Mercuria's third founder: China head eyes long game
The little known Asia head of Mercuria will be key in tying the Swiss commodity trader's $3.5 billion acquisition of JP Morgan Chase and Co's physical commodity desk into the company's China business.
One of China's first oil traders in the 1980s, Han Jin set up Mercuria's Beijing office at the same time it opened its Geneva headquarters in 2004, giving Mercuria what he describes as a "rich color of China" - a focus on the country - from day one.
A long-time friend of Mercuria co-founder Marco Dunand - Han and his young family once lived in Dunand's London apartment - the Mercuria China head is known as a strong relationship builder, who can network with bureaucrats and energy officials.
He was the third active founding director when Dunand and Daniel Jaeggi set up the commodities firm, now looking to challenge metal trading giants such as Glencore Plc (GLEN.L) and Trafigura AG TRAFGF.UK.
"Where we differentiate from our competitors is our marathon style race," Han told Reuters by phone from his base in Geneva.
Mercuria, already the largest foreign importer of fuel oil to China, has been positioning itself for further liberalization of China's oil markets.
Mercuria has pledged to spend 9 billion yuan ($1.5 billion) by 2016/17 to build crude terminals and storage tanks in eastern Shandong province, an investment unmatched by competitors, betting that the facilities will be in hot demand when the market opens.
Han says the trader will be able to leverage JPMorgan's strength in gas and power markets in North America after the closing of the deal in the next few weeks to boost its growth.
"This acquisition will strengthen Mercuria China's crude oil, LNG and metals business," Han said.
His near-term plans include bringing to China JPMorgan's Henry Bath & Sons Ltd metals warehousing firm, a prize asset with facilities from Singapore to Rotterdam.
The move would follow an alleged financing fraud at China's Qingdao port that has left banks and traders, including Mercuria, exposed to at least $930 million in losses.
The alleged scam - in which a Chinese trading firm is suspected by local authorities of fraudulently using a single cargo of metal as collateral for multiple loans - has shaken the confidence of banks and merchants in Western metals storage firms that rely on local agents to oversee warehouse operations.
Han first met Dunand in the winter of 1991, at a hunting party on a Scottish farm.

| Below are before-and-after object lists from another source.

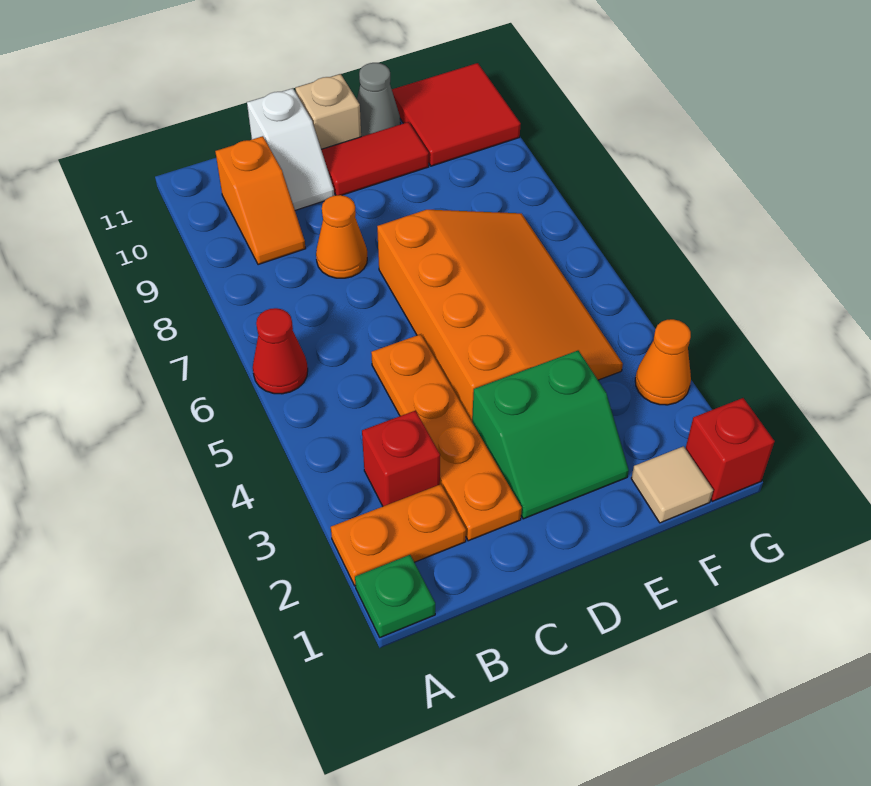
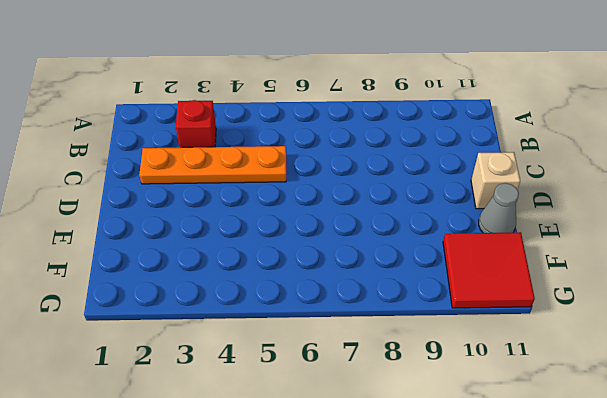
none -> green plate A1 level 1
none -> orange plate A2:B2 level 1
none -> red cone A6 level 1

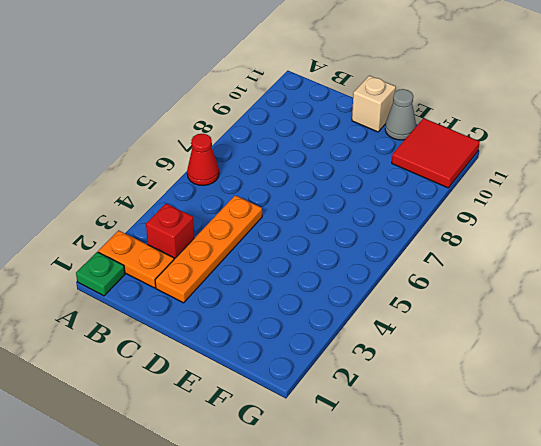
none -> orange slope B9:B10 level 1 top 10
none -> orange cone C8 level 1
none -> white slope C10:C11 level 1 top 11

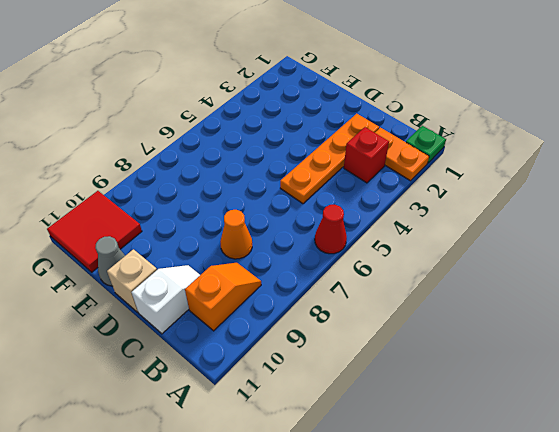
none -> green slope D2:E3 level 1 top 3
none -> orange slope D4:F7 level 1 top D
none -> red tile D10:E10 level 1

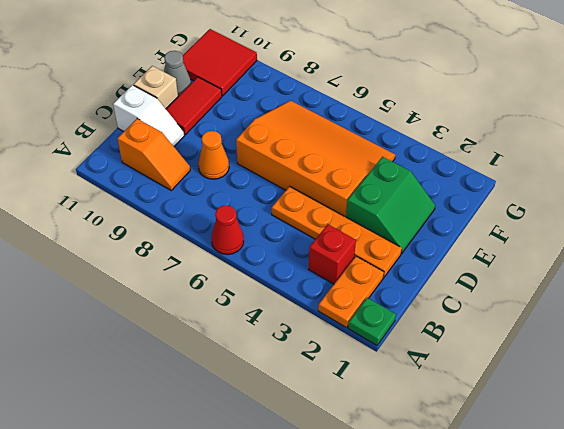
none -> tan tile F1 level 1
none -> red brick G1 level 1
none -> orange cone G3 level 1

Han, then 27, was opening a crude oil trading desk in London for China's monopoly oil trader Sinochem. Marco, then 29, was a diesel trader at Goldman Sachs (GS.N).

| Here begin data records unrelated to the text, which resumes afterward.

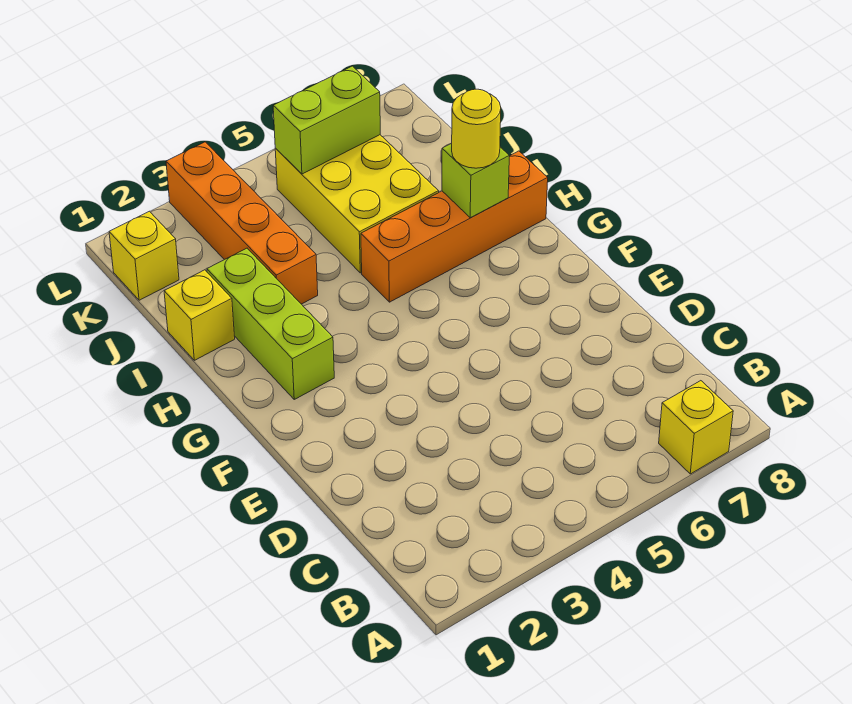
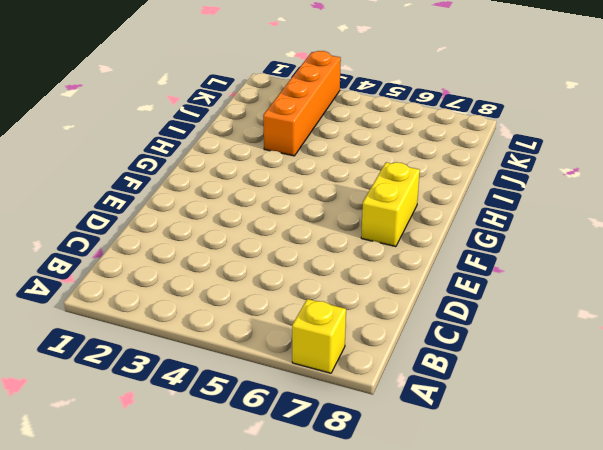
yellow brick F7:G7 level 1 -> none
none -> lime brick G2:I2 level 1
none -> orange brick H5:H8 level 1

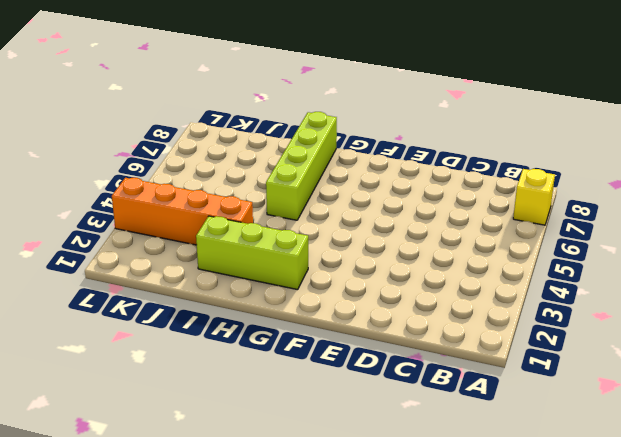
lime brick H5:H8 level 1 -> orange brick H5:H8 level 1
none -> yellow brick I1 level 1
none -> yellow brick I5:K6 level 1

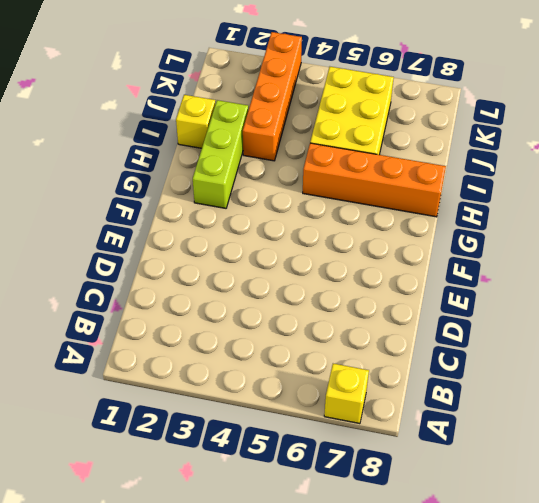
none -> yellow brick K1 level 1
none -> lime brick H7 level 2

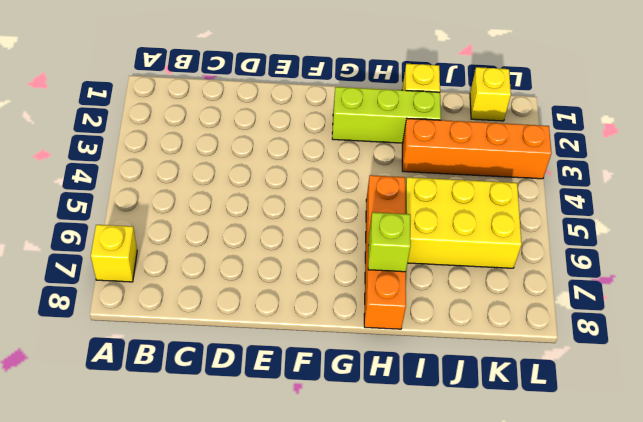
none -> lime brick K5:K6 level 2
none -> yellow round brick H7 level 3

The son of a language professor, he was among a five-person team tasked with setting up China's first overseas window to tap global oil supplies beyond traditional exportersIndonesia and Oman. The move was well-timed. Three years later, China became a net crude oil importer.

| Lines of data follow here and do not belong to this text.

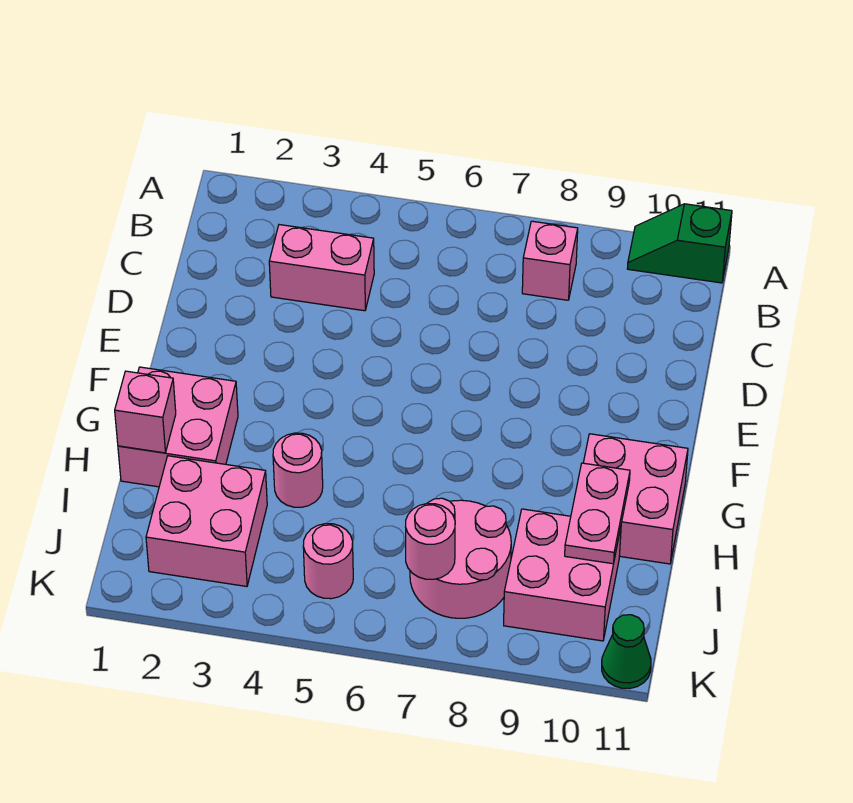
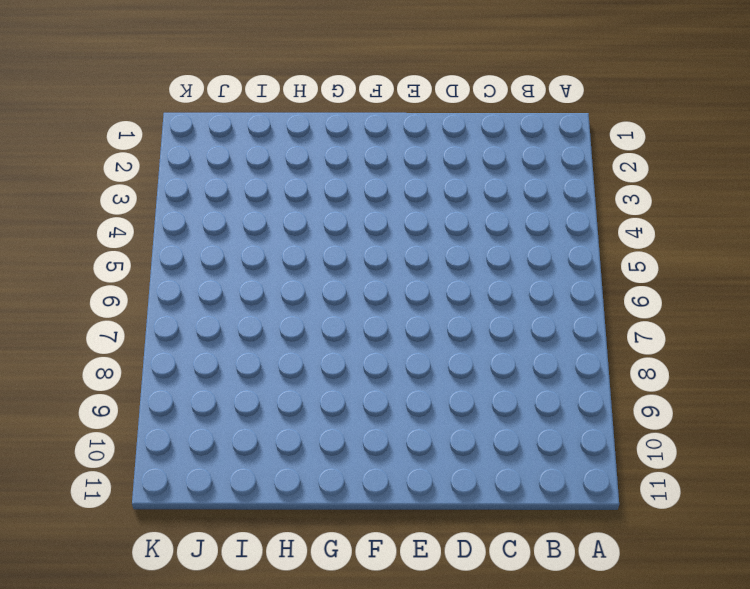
none -> green slope A10:A11 level 1 top 11
none -> pink brick B8 level 1
none -> pink brick C3:C4 level 1

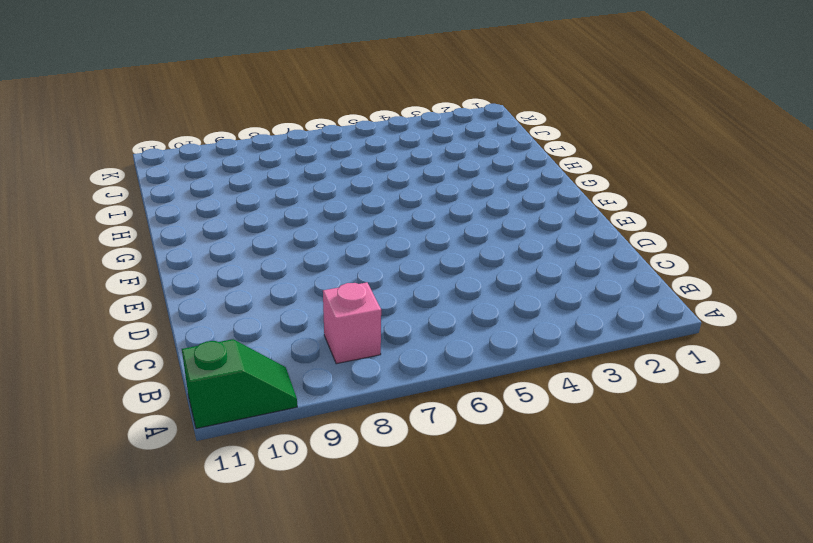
none -> pink brick C3:C4 level 1
none -> pink brick G1:H2 level 1
none -> pink brick G10:H11 level 1

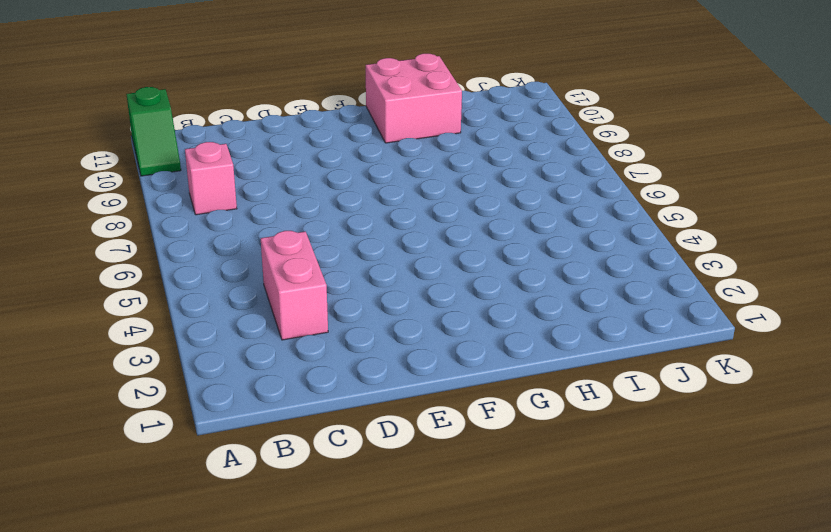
none -> pink brick G1:H2 level 1
none -> pink round brick H4 level 1
none -> pink brick I2:J3 level 1

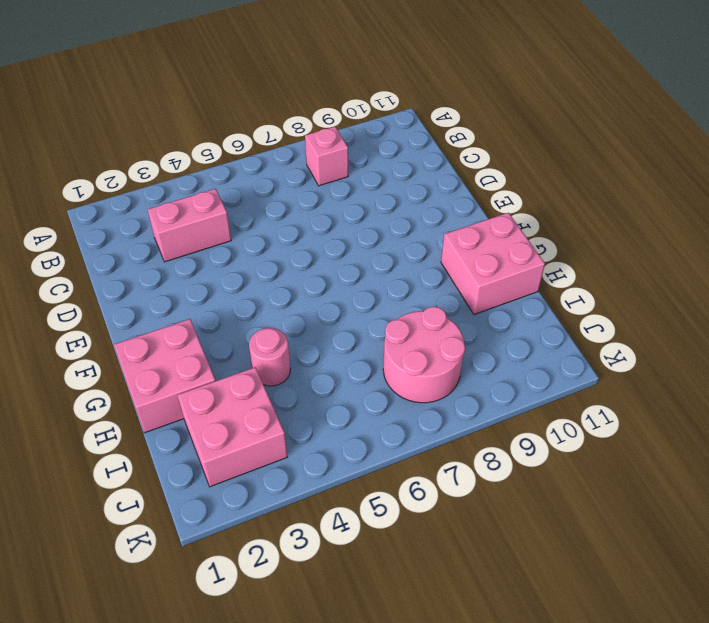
none -> green slope A10:A11 level 1 top 11
none -> pink brick I9:J10 level 1
none -> pink round brick J5 level 1

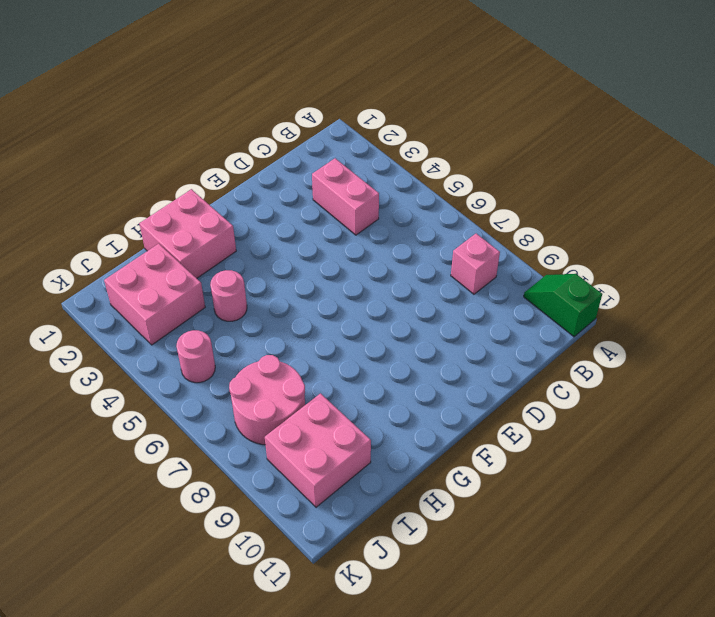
none -> pink brick G10:H11 level 1
none -> green cone K11 level 1
none -> pink brick H1 level 2

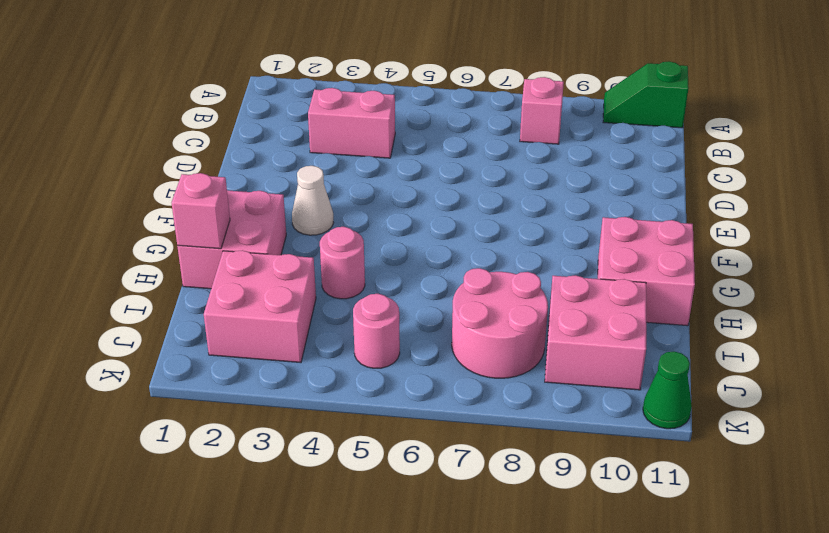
white cone F3 level 1 -> none
none -> pink plate H10:I10 level 2
none -> pink round brick J7 level 2

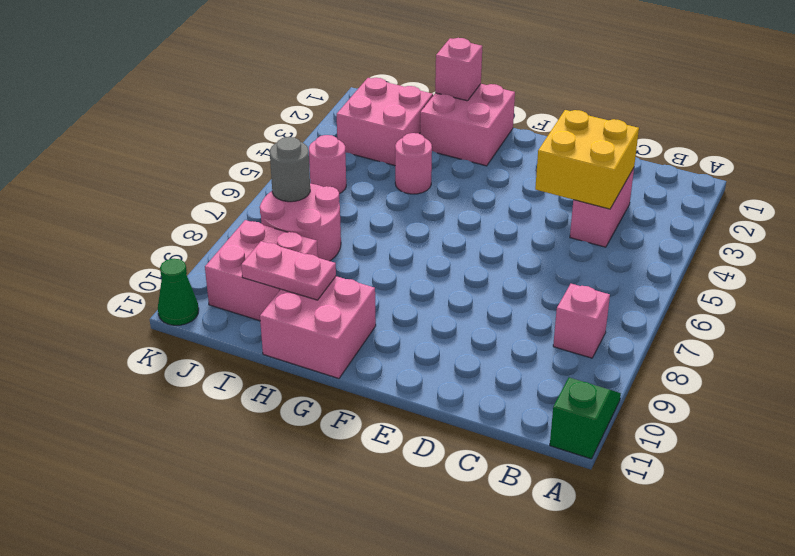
yellow brick C3:D4 level 2 -> none
grey round brick J7 level 2 -> pink round brick J7 level 2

Former acquaintances and colleagues describe Han as a creative trader, a pioneer who established China's oil business with socialist bloc nations such as the former Yugoslavia, as well as Taiwan, which Beijing regards as a renegade province.
To break into the Taiwan market back in 1992, Han hired Peter Rage, a Swedish national and oil broker, to be Sinochem's point man to liaise with Taiwan's Chinese Petroleum Corp (CPC) and Formosa. Sinochem, a top lifter of Iraqi oil during the first Gulf War, later became Taiwan's leading crude supplier.
In 1998, he left Sinochem for family reasons but stayed in London, casting around for work until he followed Dunand and Jaeggi to U.S. utility Sempra Energy, which was setting up a European energy desk.
"Han was out of a job for nearly half a year and couldn't afford a decent place for the family in London," said a Beijing-based executive who has known Han and Dunand since 1991.
It was Dunand, then a well-established trader, who took him in and offered Han and his family accommodation in his six-room flat in London.
"We are not only business associates, but also personal friends," said Han. "That is why we have very deep trust in each other."
He declined to give details of his stake in Mercuria, which last year posted record revenues of $112 billion and an estimated $400 million profit.
"Han is a super smart person, very well connected, thanks to his early days in London where many top government officials stopped by as a liaison point," said Gao Shan, a retired executive at Sinochem.
Mercuria has expanded in China faster than older and bigger rivals, traders who know Han say.
Han was behind a three-year deal for Mercuria to supply top refiner Sinopec Corp (0386.HK) with about 132 million barrels of Russian Urals crude from 2006, a significant deal for the time for an upstart trader, said a former acquaintance.
He also gives Mercuria's China-based trading staff more freedom to execute transactions than rivals whose China offices are mostly for information gathering and marketing.
While some competitors have criticized the strategy as over-aggressive and prone to unwanted risk, Li Xinhua, Mercuria China fuel oil chief says the day-to-day risk control is carried out by Han's long-time associate and China President Zhu Hong.
"Zhu is a highly meticulous character," said Li. "Han is like a galloping horse, a man of imagination...They complement each other."